**Exercise details**
A faithful copy is required of the lines from the top of the entries through the line that contains "w: re. Si Mars|par- mi", both included, with no pictures.

**Dataset excerpts**

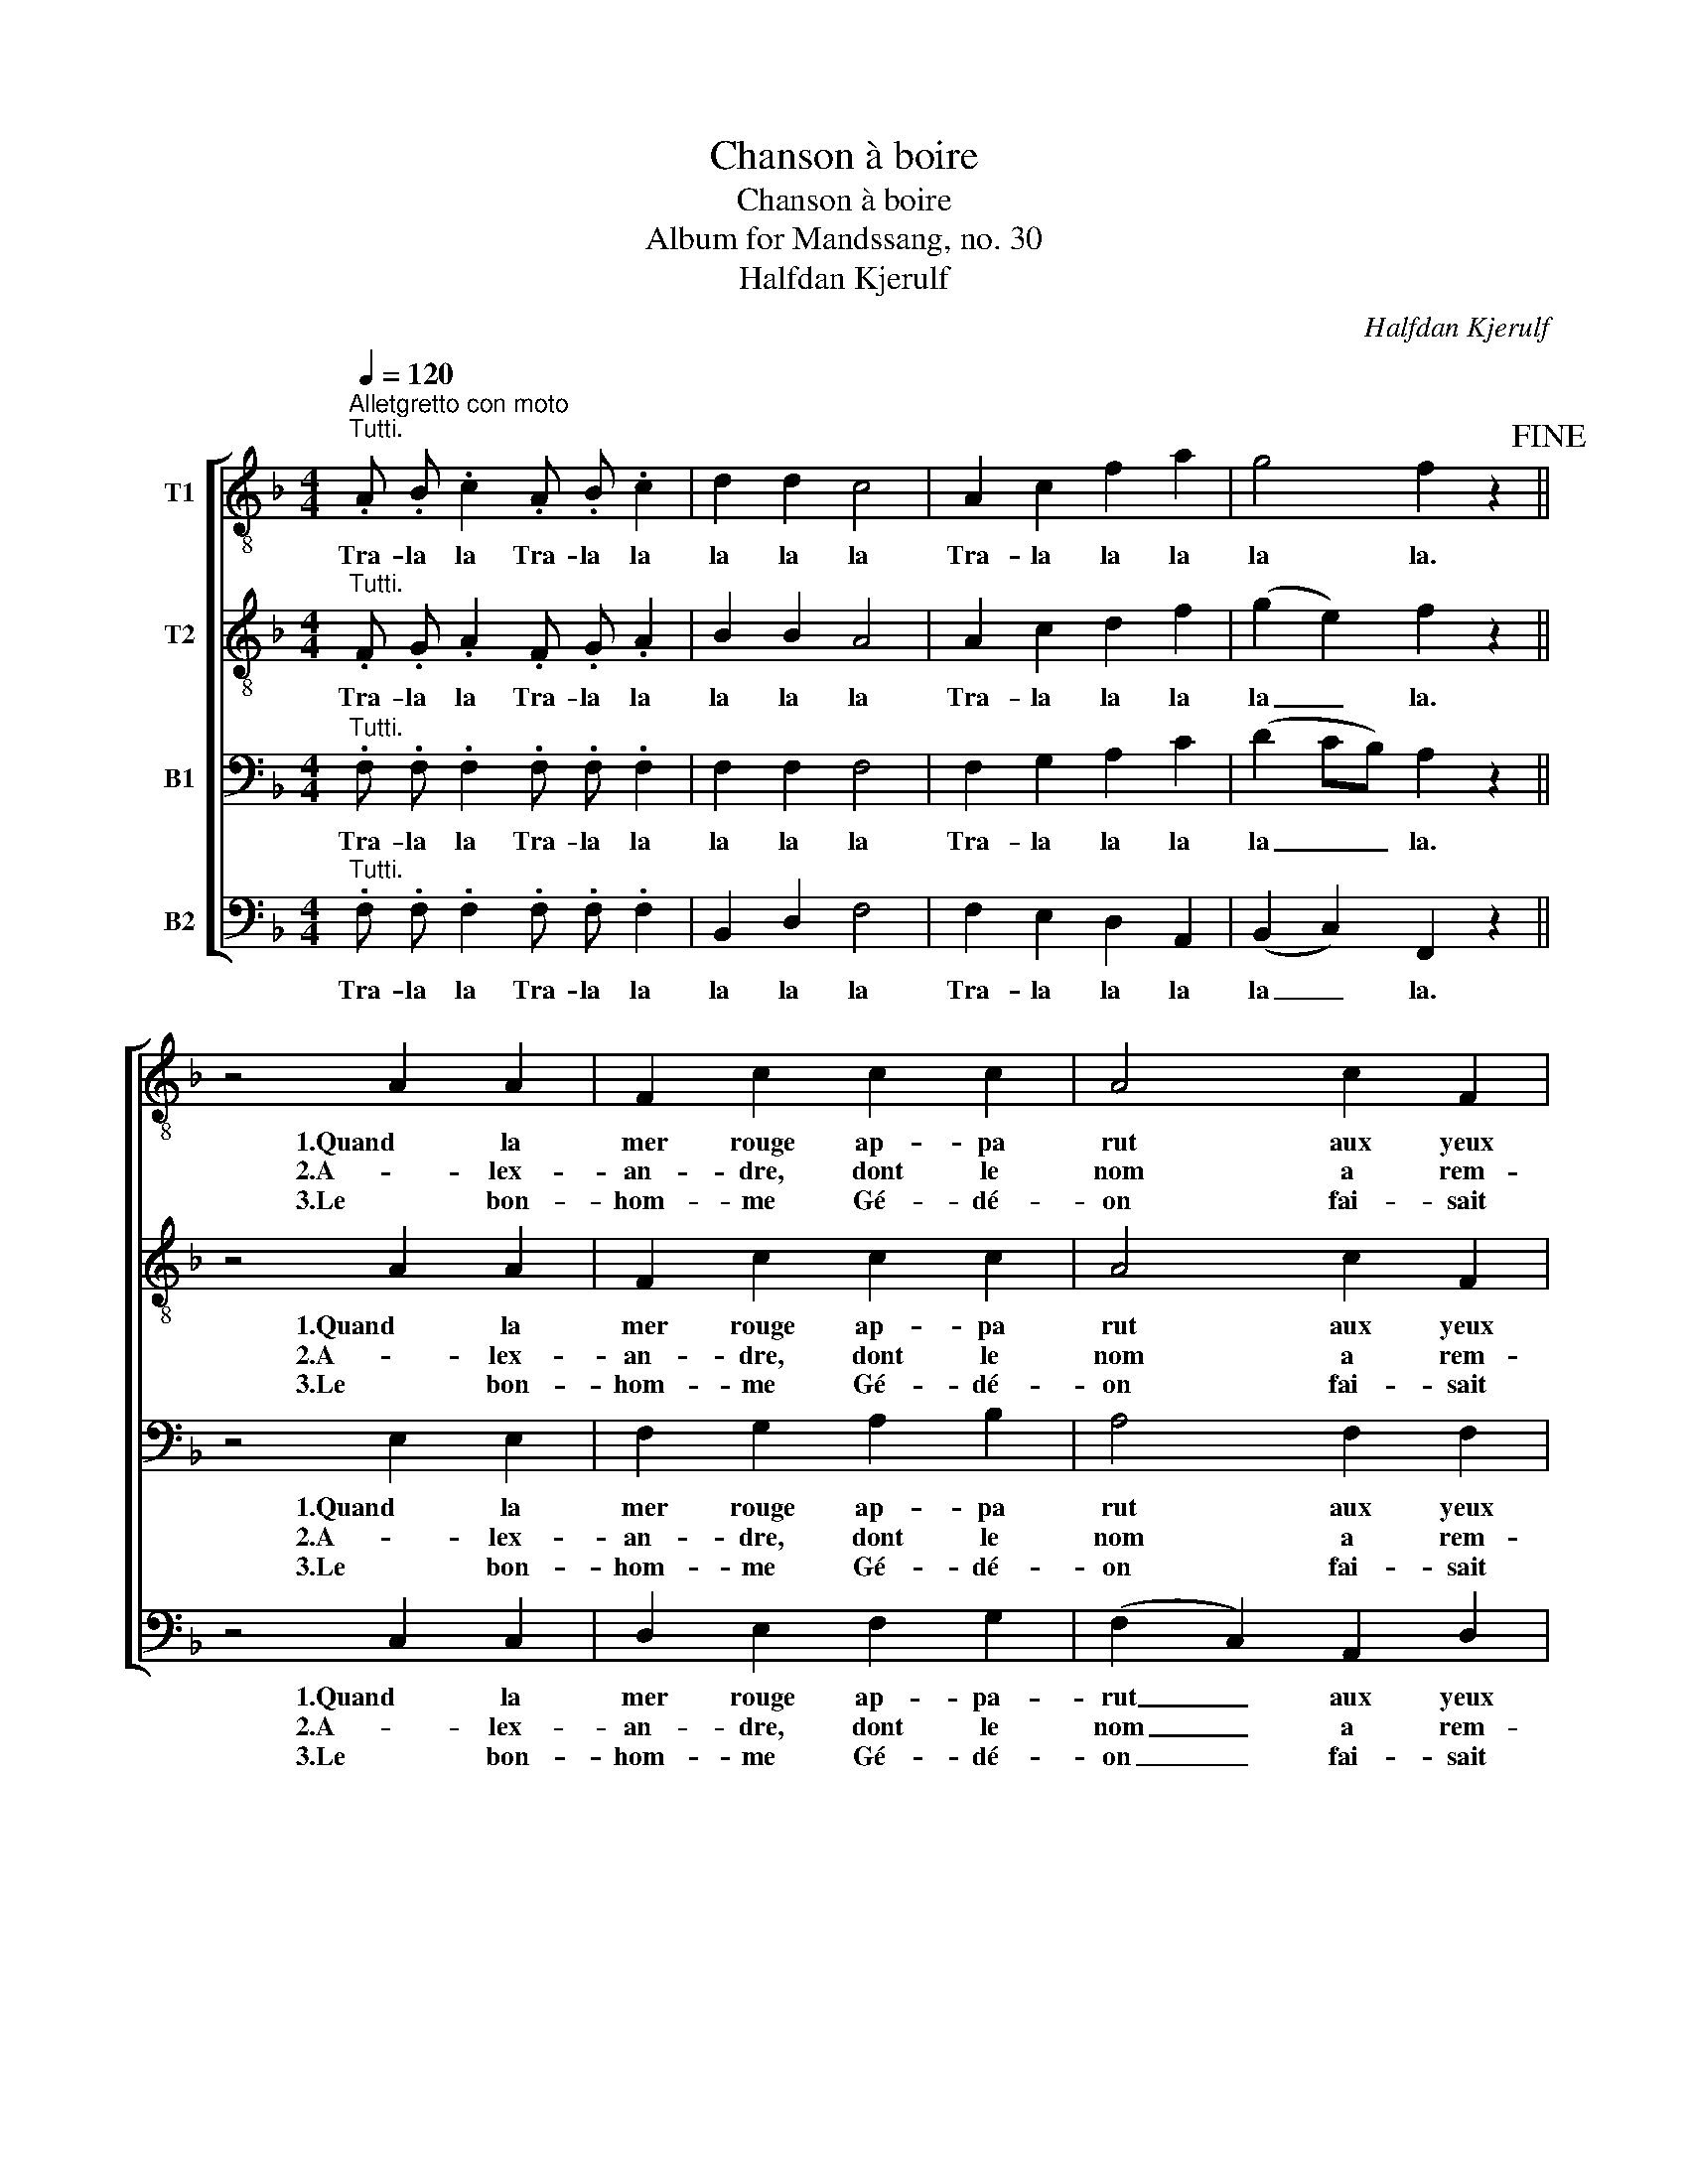 X:1
T:Chanson à boire
T:Chanson à boire
T:Album for Mandssang, no. 30
T:Halfdan Kjerulf
C:Halfdan Kjerulf
%%score [ 1 2 3 4 ]
L:1/8
Q:1/4=120
M:4/4
K:F
V:1 treble-8 nm="T1"
V:2 treble-8 nm="T2"
V:3 bass nm="B1"
V:4 bass nm="B2"
V:1
"^Alletgretto con moto""^Tutti." .A .B .c2 .A .B .c2 | d2 d2 c4 | A2 c2 f2 a2 | g4 f2 z2!fine! || %4
w: Tra- la la Tra- la la|la la la|Tra- la la la|la la.|
w: ||||
w: ||||
 z4 A2 A2 | F2 c2 c2 c2 | A4 c2 F2 | G2 A2 G4 | F2 z2 A2 A2 | F2 c2 c2 c2 | A4 c2 F2 | G2 A2 G4 | %12
w: 1.Quand la|mer rouge ap- pa|rut aux yeux|de Gré- goi-|re, aus- si-|tôt ce bu- veur|crut, qu’il n’a-|vait qu’à boi-|
w: 2.A- lex-|an- dre, dont le|nom a rem-|pli la ter-|re, n’ai- mait|pas tant le ca-|non, qu’il n’ai-|mait le ver-|
w: 3.Le bon-|hom- me Gé- dé-|on fai- sait|des mer- veil-|les, ain- si|n’u- sait sé- di-|tion rien que|des bou- teil-|
 F2 z2"^cresc." f2 f2 | e2 e2 d2 d2 | c4"^" c3 d | c2 B2 B2 c2 | !breath!A2 A B c2 c2 | %17
w: re: mais mon|voi- sin fut plus|fin, voy- ant|que ce n’é- tait|vin, il la pas, pas,|
w: re. Si Mars|par- mi les guer-|riers s’est ac-|quis tant de lau-|riers, que pou- vons, vons,|
w: les. Ser- vons-|nous donc au- jourd’-|hui de bou-|teil- les com- me|lui! Fai- sons la, la,|
 c2 A B c2 c2 | c2 A B!<(! c2 A B!<)! | c2 A B c2 c2 |"^" d4 c4 |"^" F z G z A z B z | %22
w: pas, il la sa, sa,|sa, il la pas, il la|sa il la pas- sa|tou- te,|sans en boi- re|
w: vons, que de- vons, vons,|vons, que pou- vons, que de-|vons, que pou- vons- nous|croi- re,|si non qu’il sut|
w: la, fai- sons gue, gue,|gue, fai- sons, la fai- sons|gue fai- sons tous la|guer- re,|à grand coups de|
 G4 F2 z2!D.C.! :| %23
w: gout- te.|
w: boi- re!|
w: ver- res!|
V:2
"^Tutti." .F .G .A2 .F .G .A2 | B2 B2 A4 | A2 c2 d2 f2 | (g2 e2) f2 z2 || z4 A2 A2 | F2 c2 c2 c2 | %6
w: Tra- la la Tra- la la|la la la|Tra- la la la|la _ la.|1.Quand la|mer rouge ap- pa|
w: ||||2.A- lex-|an- dre, dont le|
w: ||||3.Le bon-|hom- me Gé- dé-|
 A4 c2 F2 | G2 A2 G4 | F2 z2 A2 A2 | F2 c2 c2 c2 | A4 c2 F2 | G2 A2 G4 | F2 z2"^cresc." f2 f2 | %13
w: rut aux yeux|de Gré- goi-|re, aus- si-|tôt ce bu- veur|crut, qu’il n’a-|vait qu’à boi-|re: mais mon|
w: nom a rem-|pli la ter-|re, n’ai- mait|pas tant le ca-|non, qu’il n’ai-|mait le ver-|re. Si Mars|
w: on fai- sait|des mer- veil-|les, ain- si|n’u- sait sé- di-|tion rien que|des bou- teil-|les. Ser- vons-|
 e2 e2 d2 d2 | c4"^" c3 d | c2 B2 B2 c2 | !breath!A2 A B c2 c2 | c2 A B c2 c2 | %18
w: voi- sin fut plus|fin, voy- ant|que ce n’é- tait|vin, il la pas, pas,|pas, il la sa, sa,|
w: par- mi les guer-|riers s’est ac-|quis tant de lau-|riers, que pou- vons, vons,|vons, que de- vons, vons,|
w: nous donc au- jourd’-|hui de bou-|teil- les com- me|lui! Fai- sons la, la,|la, fai- sons gue, gue,|
 c2 A B!<(! c2 A B!<)! | c2 A B c2 c2 |"^" d4 c4 |"^" F z G z A z B z | G4 F2 z2 :| %23
w: sa, il la pas, il la|sa il la pas- sa|tou- te,|sans en boi- re|gout- te.|
w: vons, que pou- vons, que de-|vons, que pou- vons- nous|croi- re,|si non qu’il sut|boi- re!|
w: gue, fai- sons, la fai- sons|gue fai- sons tous la|guer- re,|à grand coups de|ver- res!|
V:3
"^Tutti." .F, .F, .F,2 .F, .F, .F,2 | F,2 F,2 F,4 | F,2 G,2 A,2 C2 | (D2 CB,) A,2 z2 || %4
w: Tra- la la Tra- la la|la la la|Tra- la la la|la _ _ la.|
w: ||||
w: ||||
 z4 E,2 E,2 | F,2 G,2 A,2 B,2 | A,4 F,2 F,2 | F,2 F,2 (F,2 E,2) | F,2 z2 ^C,2 (D,E,) | %9
w: 1.Quand la|mer rouge ap- pa|rut aux yeux|de Gré- goi- *|re, aus- si- *|
w: 2.A- lex-|an- dre, dont le|nom a rem-|pli la ter- *|re, n’ai- mait _|
w: 3.Le bon-|hom- me Gé- dé-|on fai- sait|des mer- veil- *|les, ain- si _|
 F,2 E,2 F,2 G,2 | A,4 F,2 F,2 | D,2 (C,D,) F,2 E,2 | F,2 z2"^cresc." A,2 A,2 | C2 C2 F,2 F,2 | %14
w: tôt ce bu- veur|crut, qu’il n’a-|vait qu’à _ boi- *|re: mais mon|voi- sin fut plus|
w: pas tant le ca-|non, qu’il n’ai-|mait le _ ver- *|re. Si Mars|par- mi les guer-|
w: n’u- sait sé- di-|tion rien que|des bou- * teil- *|les. Ser- vons-|nous donc au- jourd’-|
 A,4"^" G,2 ^F,2 | A,2 (G,F,) F,2 E,2 | !breath!F,2 F, G, A,2 A,2 | A,2 F, G, A,2 A,2 | %18
w: fin, voy- ant|que ce _ n’é- tait|vin, il la pas, pas,|pas, il la sa, sa,|
w: riers s’est ac-|quis tant _ de lau-|riers, que pou- vons, vons,|vons, que de- vons, vons,|
w: hui de bou-|teil- les _ com- me|lui! Fai- sons la, la,|la, fai- sons gue, gue,|
 A,2 F, G,!<(! A,2 F, G,!<)! | A,2 F, G, A,2 A,2 |"^" B,4 A,4 |"^" F, z F, z F, z F, z | %22
w: sa, il la pas, il la|sa il la pas- sa|tou- te,|sans en boi- re|
w: vons, que pou- vons, que de-|vons, que pou- vons- nous|croi- re,|si non qu’il sut|
w: gue, fai- sons, la fai- sons|gue fai- sons tous la|guer- re,|à grand coups de|
 (F,2 E,2) F,2 z2 :| %23
w: gout- * te.|
w: boi- * re!|
w: ver- * res!|
V:4
"^Tutti." .F, .F, .F,2 .F, .F, .F,2 | B,,2 D,2 F,4 | F,2 E,2 D,2 A,,2 | (B,,2 C,2) F,,2 z2 || %4
w: Tra- la la Tra- la la|la la la|Tra- la la la|la _ la.|
w: ||||
w: ||||
 z4 C,2 C,2 | D,2 E,2 F,2 G,2 | (F,2 C,2) A,,2 D,2 | B,,2 =B,,2 C,4 | F,2 z2 A,,2 (=B,,^C,) | %9
w: 1.Quand la|mer rouge ap- pa-|rut _ aux yeux|de Gré- goi-|re, aus- si- *|
w: 2.A- lex-|an- dre, dont le|nom _ a rem-|pli la ter-|re, n’ai- mait _|
w: 3.Le bon-|hom- me Gé- dé-|on _ fai- sait|des mer- veil-|les, ain- si _|
 D,2 C,2 D,2 E,2 | (F,2 C,2) A,,2 D,2 | B,,2 (A,,B,,) C,4 | F,2 z2"^cresc." D,2 D,2 | %13
w: tôt ce bu- veur|crut, _ qu’il n’a-|vait qu’à _ boi-|re: mais mon|
w: pas tant le ca-|non, _ qu’il n’ai-|mait le _ ver-|re. Si Mars|
w: n’u- sait sé- di-|tion _ rien que|des bou- * teil-|les. Ser- vons-|
 A,,2 A,,2 B,,2 B,,2 | F,,4"^" D,2 D,2 | G,,2 G,,2 C,2 C,2 | !breath!F,2 F, F, F,2 F,2 | %17
w: voi- sin fut plus|fin, voy- ant|que ce n’é- tait|vin, il la pas, pas,|
w: par- mi les guer-|riers s’est ac-|quis tant de lau-|riers, que pou- vons, vons,|
w: nous donc au- jourd’-|hui de bou-|teil- les com- me|lui! Fai- sons la, la,|
 F,2 F,, F,, F,,2 F,,2 | F,,2 F, F,!<(! F,2 F,, F,,!<)! | F,,2 F, C, F,,2 F,2 | %20
w: pas, il la sa, sa,|sa, il la pas, il la|sa il la pas- sa|
w: vons, que de- vons, vons,|vons, que pou- vons, que de-|vons, que pou- vons- nous|
w: la, fai- sons gue, gue,|gue, fai- sons, la fai- sons|gue fai- sons tous la|
"^" (B,,C,D,E,) F,4 |"^" F, z E, z D, z G,, z | C,4 F,,2 z2 :| %23
w: tou- * * * te,|sans en boi- re|gout- te.|
w: croi- * * * re,|si non qu’il sut|boi- re!|
w: guer- * * * re,|à grand coups de|ver- res!|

**Response**
 X:1
T:Chanson à boire
T:Chanson à boire
T:Album for Mandssang, no. 30
T:Halfdan Kjerulf
C:Halfdan Kjerulf
%%score [ 1 2 3 4 ]
L:1/8
Q:1/4=120
M:4/4
K:F
V:1 treble-8 nm="T1"
V:2 treble-8 nm="T2"
V:3 bass nm="B1"
V:4 bass nm="B2"
V:1
"^Alletgretto con moto""^Tutti." .A .B .c2 .A .B .c2 | d2 d2 c4 | A2 c2 f2 a2 | g4 f2 z2!fine! || %4
w: Tra- la la Tra- la la|la la la|Tra- la la la|la la.|
w: ||||
w: ||||
 z4 A2 A2 | F2 c2 c2 c2 | A4 c2 F2 | G2 A2 G4 | F2 z2 A2 A2 | F2 c2 c2 c2 | A4 c2 F2 | G2 A2 G4 | %12
w: 1.Quand la|mer rouge ap- pa|rut aux yeux|de Gré- goi-|re, aus- si-|tôt ce bu- veur|crut, qu’il n’a-|vait qu’à boi-|
w: 2.A- lex-|an- dre, dont le|nom a rem-|pli la ter-|re, n’ai- mait|pas tant le ca-|non, qu’il n’ai-|mait le ver-|
w: 3.Le bon-|hom- me Gé- dé-|on fai- sait|des mer- veil-|les, ain- si|n’u- sait sé- di-|tion rien que|des bou- teil-|
 F2 z2"^cresc." f2 f2 | e2 e2 d2 d2 | c4"^" c3 d | c2 B2 B2 c2 | !breath!A2 A B c2 c2 | %17
w: re: mais mon|voi- sin fut plus|fin, voy- ant|que ce n’é- tait|vin, il la pas, pas,|
w: re. Si Mars|par- mi les guer-|riers s’est ac-|quis tant de lau-|riers, que pou- vons, vons,|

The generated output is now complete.